Scenario No. 1: Single Earner With the Option to Delay

Virginia was never married and is not eligible for benefits from any other individual’s work record. She was born in September 1962, meaning her full retirement age is 67, and her projected monthly FRA benefit is $2,024.

Given this straightforward situation, Virginia’s options are limited to filing for benefits on her own work record between ages 62 and 70.  If she delays benefits past her full retirement age, she will earn delayed retirement credits — but when she dies, the benefit ends, and no survivor will benefit from the bigger monthly check.

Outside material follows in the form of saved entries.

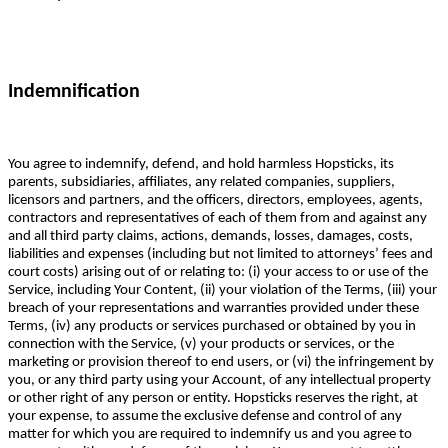
Indemnification
You agree to indemnify, defend, and hold harmless Hopsticks, its
parents, subsidiaries, affiliates, any related companies, suppliers,
licensors and partners, and the officers, directors, employees, agents,
contractors and representatives of each of them from and against any
and all third party claims, actions, demands, losses, damages, costs,
liabilities and expenses (including but not limited to attorneys’ fees and
court costs) arising out of or relating to: (i) your access to or use of the
Service, including Your Content, (ii) your violation of the Terms, (iii) your
breach of your representations and warranties provided under these
Terms, (iv) any products or services purchased or obtained by you in
connection with the Service, (v) your products or services, or the
marketing or provision thereof to end users, or (vi) the infringement by
you, or any third party using your Account, of any intellectual property
or other right of any person or entity. Hopsticks reserves the right, at
your expense, to assume the exclusive defense and control of any
matter for which you are required to indemnify us and you agree to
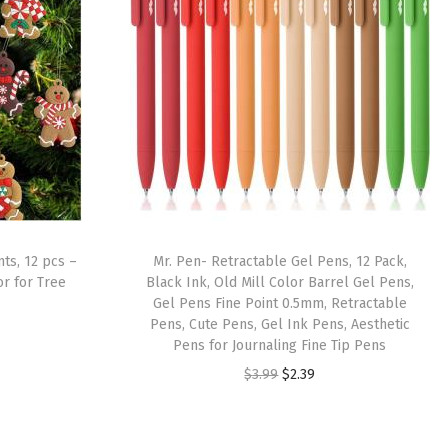
ts, 12 pcs –
Mr. Pen- Retractable Gel Pens, 12 Pack,
r for Tree
Black Ink, Old Mill Color Barrel Gel Pens,
Gel Pens Fine Point 0.5mm, Retractable
Pens, Cute Pens, Gel Ink Pens, Aesthetic
Pens for Journaling Fine Tip Pens
O
C
$
3.99
$
2.39
r
u
i
r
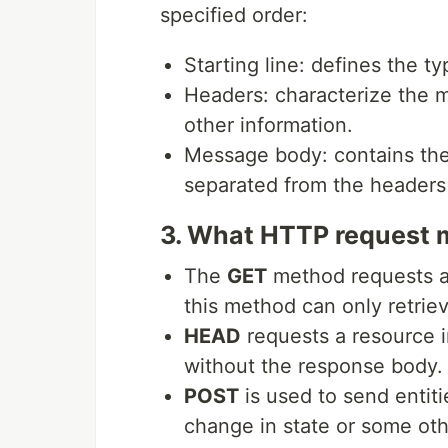
specified order:
Starting line: defines the t
Headers: characterize the 
other information.
Message body: contains the 
separated from the headers
3. What HTTP request 
The
GET
method requests a 
this method can only retriev
HEAD
requests a resource 
without the response body.
POST
is used to send entiti
change in state or some oth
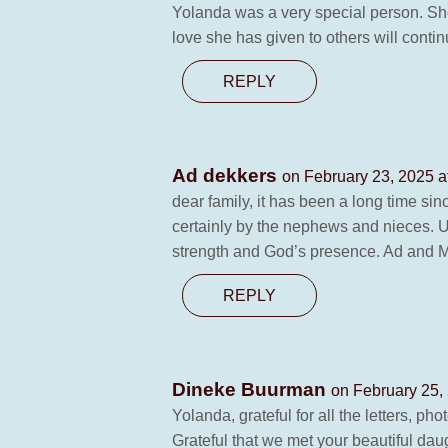
Yolanda was a very special person. She 
love she has given to others will contin
REPLY
Ad dekkers
on February 23, 2025 a
dear family, it has been a long time sin
certainly by the nephews and nieces. U
strength and God’s presence. Ad and 
REPLY
Dineke Buurman
on February 25,
Yolanda, grateful for all the letters, ph
Grateful that we met your beautiful da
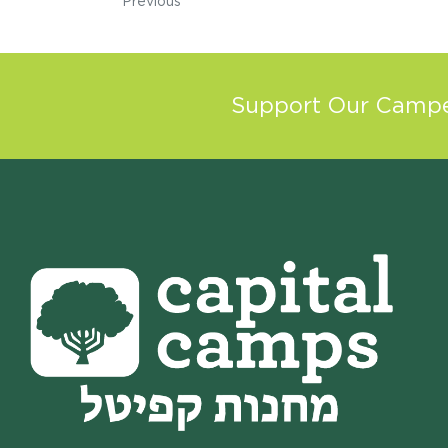
Previous
Support Our Camper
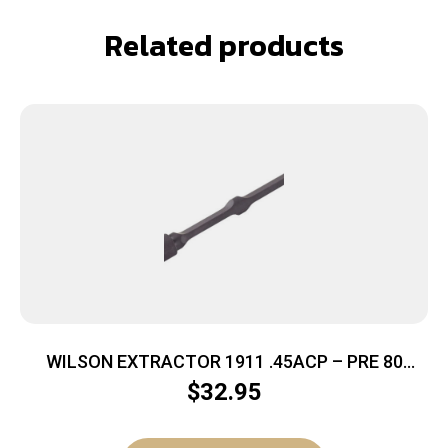
Related products
WILSON EXTRACTOR 1911 .45ACP – PRE 80
BULLET PROOF
$
32.95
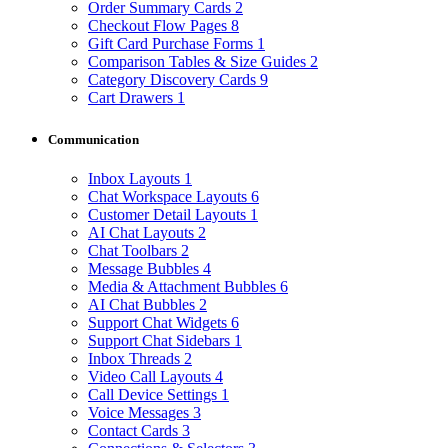
Order Summary Cards
2
Checkout Flow Pages
8
Gift Card Purchase Forms
1
Comparison Tables & Size Guides
2
Category Discovery Cards
9
Cart Drawers
1
Communication
Inbox Layouts
1
Chat Workspace Layouts
6
Customer Detail Layouts
1
AI Chat Layouts
2
Chat Toolbars
2
Message Bubbles
4
Media & Attachment Bubbles
6
AI Chat Bubbles
2
Support Chat Widgets
6
Support Chat Sidebars
1
Inbox Threads
2
Video Call Layouts
4
Call Device Settings
1
Voice Messages
3
Contact Cards
3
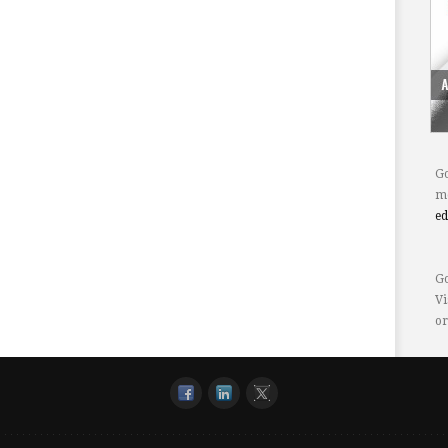
Go
mo
e
Go
Vi
or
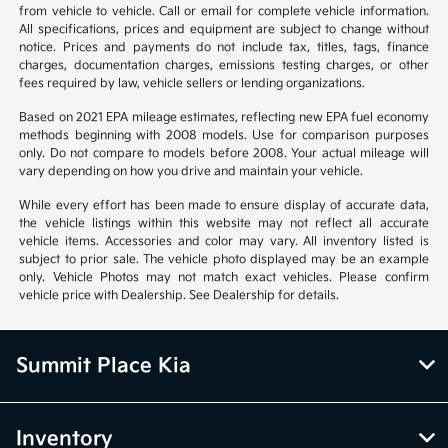
from vehicle to vehicle. Call or email for complete vehicle information.
All specifications, prices and equipment are subject to change without
notice. Prices and payments do not include tax, titles, tags, finance
charges, documentation charges, emissions testing charges, or other
fees required by law, vehicle sellers or lending organizations.
Based on 2021 EPA mileage estimates, reflecting new EPA fuel economy
methods beginning with 2008 models. Use for comparison purposes
only. Do not compare to models before 2008. Your actual mileage will
vary depending on how you drive and maintain your vehicle.
While every effort has been made to ensure display of accurate data,
the vehicle listings within this website may not reflect all accurate
vehicle items. Accessories and color may vary. All inventory listed is
subject to prior sale. The vehicle photo displayed may be an example
only. Vehicle Photos may not match exact vehicles. Please confirm
vehicle price with Dealership. See Dealership for details.
Summit Place Kia
Inventory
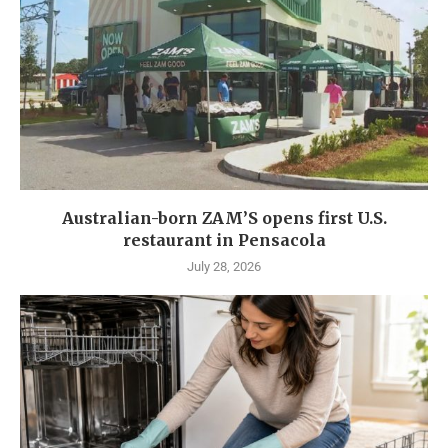
Australian-born ZAM’S opens first U.S.
restaurant in Pensacola
July 28, 2026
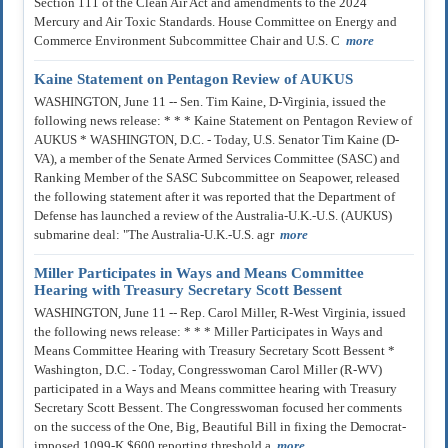
Section 111 of the Clean Air Act and amendments to the 2024
Mercury and Air Toxic Standards. House Committee on Energy and
Commerce Environment Subcommittee Chair and U.S. C
more
Kaine Statement on Pentagon Review of AUKUS
WASHINGTON, June 11 -- Sen. Tim Kaine, D-Virginia, issued the
following news release: * * * Kaine Statement on Pentagon Review of
AUKUS * WASHINGTON, D.C. - Today, U.S. Senator Tim Kaine (D-
VA), a member of the Senate Armed Services Committee (SASC) and
Ranking Member of the SASC Subcommittee on Seapower, released
the following statement after it was reported that the Department of
Defense has launched a review of the Australia-U.K.-U.S. (AUKUS)
submarine deal: "The Australia-U.K.-U.S. agr
more
Miller Participates in Ways and Means Committee
Hearing with Treasury Secretary Scott Bessent
WASHINGTON, June 11 -- Rep. Carol Miller, R-West Virginia, issued
the following news release: * * * Miller Participates in Ways and
Means Committee Hearing with Treasury Secretary Scott Bessent *
Washington, D.C. - Today, Congresswoman Carol Miller (R-WV)
participated in a Ways and Means committee hearing with Treasury
Secretary Scott Bessent. The Congresswoman focused her comments
on the success of the One, Big, Beautiful Bill in fixing the Democrat-
imposed 1099-K $600 reporting threshold a
more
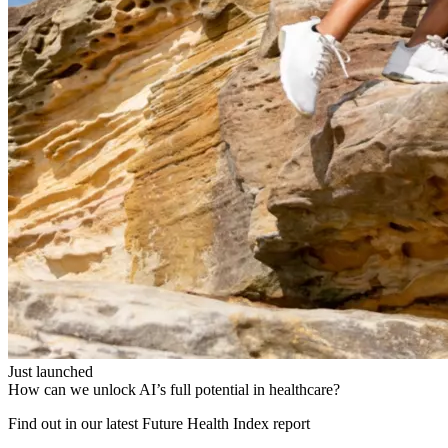
Just launched
How can we unlock AI’s full potential in healthcare?
Find out in our latest Future Health Index report​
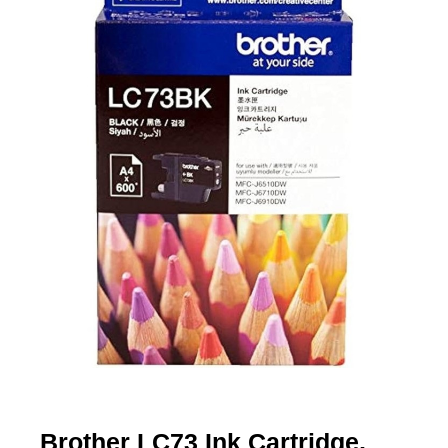
Brother LC73 Ink Cartridge,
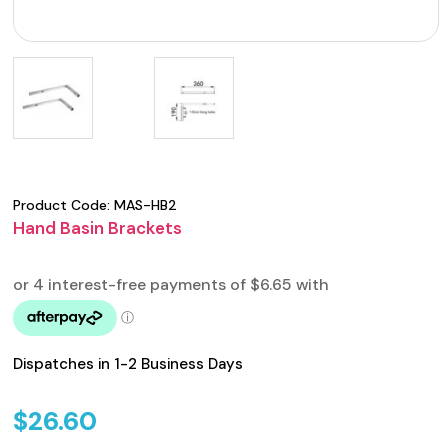
Product Code:
MAS-HB2
Hand Basin Brackets
Dispatches in 1-2 Business Days
$
26.60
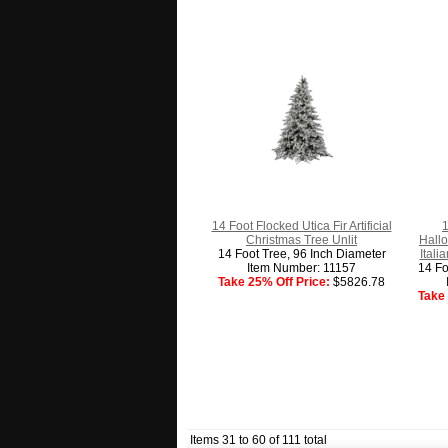
14 Foot Flocked Utica Fir Artificial
1
Christmas Tree Unlit
Hall
14 Foot Tree, 96 Inch Diameter
Itali
Item Number: 11157
14 Fo
Take 25% Off Price:
$5826.78
Take 
Items 31 to 60 of 111 total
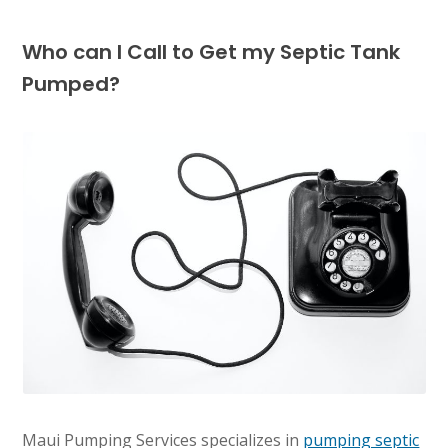
Who can I Call to Get my Septic Tank
Pumped?
Maui Pumping Services specializes in
pumping septic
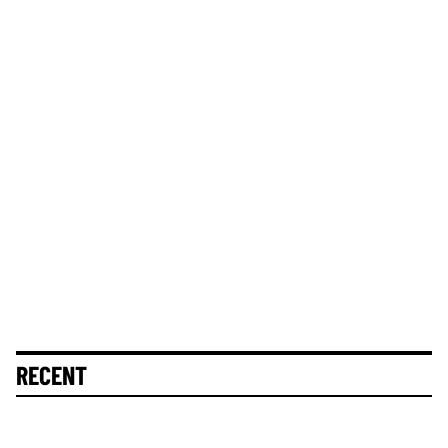
RECENT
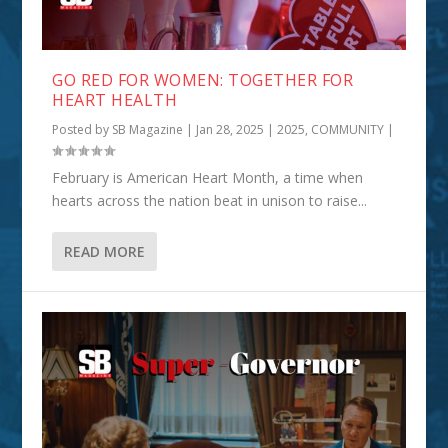
GO RED FOR WOMEN: TOGETHER FOR
HEART HEALTH
Posted by
SB Magazine
|
Jan 28, 2025
|
2025
,
COMMUNITY
|
February is American Heart Month, a time when
hearts across the nation beat in unison to raise...
READ MORE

Key to the claiming math is her actuarially projected death age of 87, according to the authors. There is more than a $90,000 difference in the projected total lifetime payout between the potential claiming strategies.

What the Numbers Show

With respect to maximizing the lifetime projected benefit, the least effective approach would see Virginia file at age 62 in October 2024 for a reduced worker benefit of $1,425. This would give her a projected lifetime benefit of $431,775.

More than $60,000 in additional projected benefits comes from assuming Virginia can rely on other income sources and wait to file for her full retirement age benefit in September 2029, when she turns 67. This approach delivers a projected lifetime benefit of $493,856.

The optimal approach, according to the authors, is for Virginia to wait until September 2032 to file for her maximum benefit of $2,509 at age 70. This results in a projected lifetime benefit of $521,872 — an increase of more than $90,000.

Scenario No. 2: Married Couple Five Years Apart in Age

Another scenario considered by the authors involves George and Joan, a married couple five years apart in age. Given their birth years, George will reach full retirement age at age 66 1/2, while Joan reaches her FRA at 67.

In the scenario, George had significantly more income than Joan, who is expected to survive George by 7 1/2 years.

George’s FRA benefit is $2,647, while Joan’s is $724, and the pair has as many as six claiming scenarios to consider. These come along with more than a $100,000 difference in the lifetime projected benefits for the couple.

What the Numbers Show

The least optimal strategy for this couple, according to the authors, would have seen George file in January 2024 for a slightly reduced worker benefit of $2,602, while Joan waits to file for her reduced benefit of $509 in October 2024. Eventually, Joan would switch to collecting her survivor benefit ($2,602), delivering projected lifetime benefits of just over $1 million.

A better approach would have seen George wait for April 2024 to file for his FRA worker benefit of $2,647, while Joan waits until September 2029 to file for her FRA benefit of $724. She then, once again, eventually switches to her survivor benefit, delivering about $18,000 in additional lifetime benefits.

A much bigger increase comes from assuming that George waits until October 2027 to file for his maximum worker benefit of $3,388, while Joan waits until age 67 to get her FRA worker benefit of $724. She would also file for her spousal benefit at that time, and this would “top up” her benefit to $1323.50.

Joan then switches to the maximum survivor benefit down the line, garnering a total projected lifetime benefit of more than $1.1 million.

So, Is Delaying Always Best?

While these case studies show the power of delayed Social Security claiming in many scenarios, there are particular situations where claiming earlier makes sense — either from a benefit maximization perspective or as a matter of necessity.

For example, a prior case study in this series showed that a couple with a big age gap could potentially benefit from the lower-earning spouse claiming their benefit at age 62 while the higher earner — the older member of the couple — waits until age 70 to claim their benefit. This approach delivers an excess $130,000 in projected benefits of early claiming.

In other situations, people simply cannot afford to delay claiming due to their inability to work beyond age 62 or due to a lack of other income sources that can make waiting for the FRA or maximum benefit feasible. In the end, each couple and individual has to asses their distinct claiming options, and wealth maximization isn’t the only factor in the calculus.